Stock Market Manipulation - US Markets and elsewhere

Retail brokerage customers generally never learn that they paid money for something that failed to be delivered to their accounts. That is because retail customers’ brokerage account statements do not reveal whether delivery takes place; even when no shares are delivered at settlement, share entitlements are still credited to the buyer’s account. Those credited share entitlements then trade in the market as if they were real shares issued by the company. - WorldAffairsJournal Regulation (Spring 2008)

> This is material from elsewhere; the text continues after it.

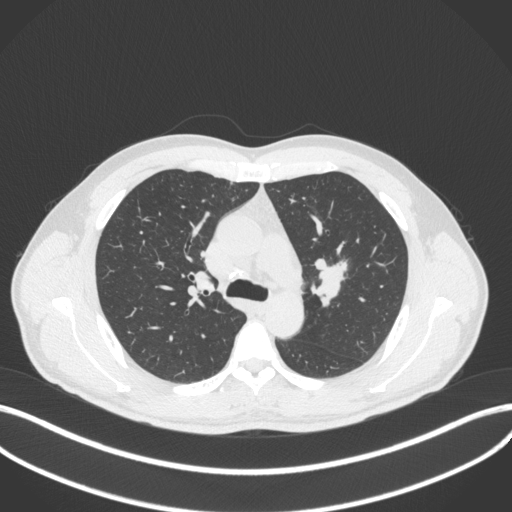
Chest CT, one axial slice; position 282 of 383 along the scan axis; lung window (W 1500 / L -600 HU); 1 mm slice thickness; 512 × 512 image matrix, field of view 400 × 400 mm. Patient: male, 50 years. From the clinical record (not read from this slice): clinical TNM (as recorded): T1c N1 M1b.
Outlined on this slice (bounding box drawn by a radiologist):
- lung tumour (recorded histology: squamous cell carcinoma): bounding box [x1, y1, x2, y2] px = [309, 253, 352, 311]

Huh? What's the above about? It's about the practice of selling shares without owning any shares, also called "Naked Shorting" and then failing to deliver the shares. In the US market, they use the term "Failure to Deliver" to describe it. The consequence of this act is to increase the number of outstanding shares of a company and basic economics of demand and supply states that when the supply increases, price goes down.

So, let's say Company A issued 1000 shares. Anyone who owns 1000 of these shares own 100% of company. Let's say a hedge fund "naked short" another 1000 shares and "fails to deliver" it. These 1000 "naked short" shares are credited as electronic digits into the buyer's online brokerage account and are paid for by the buyer. The total number of shares appearing as electronic digits are now 2000 shares, but the number of shares legally issued is only 1000...so what now? The buyer has effectively paid for nothing! It has been said that such practices resulted in many good fundamentally strong companies being driven to bankruptcy in the US and it is claimed that this is rampant in that country. It is also conservatively claimed that about 1% of daily shares volume traded in the US market are such " phantom shares".

Guess SGX did a fine job to mandate that investors buy back any naked shorted shares in the market within 1 day or else face a fine of $1000.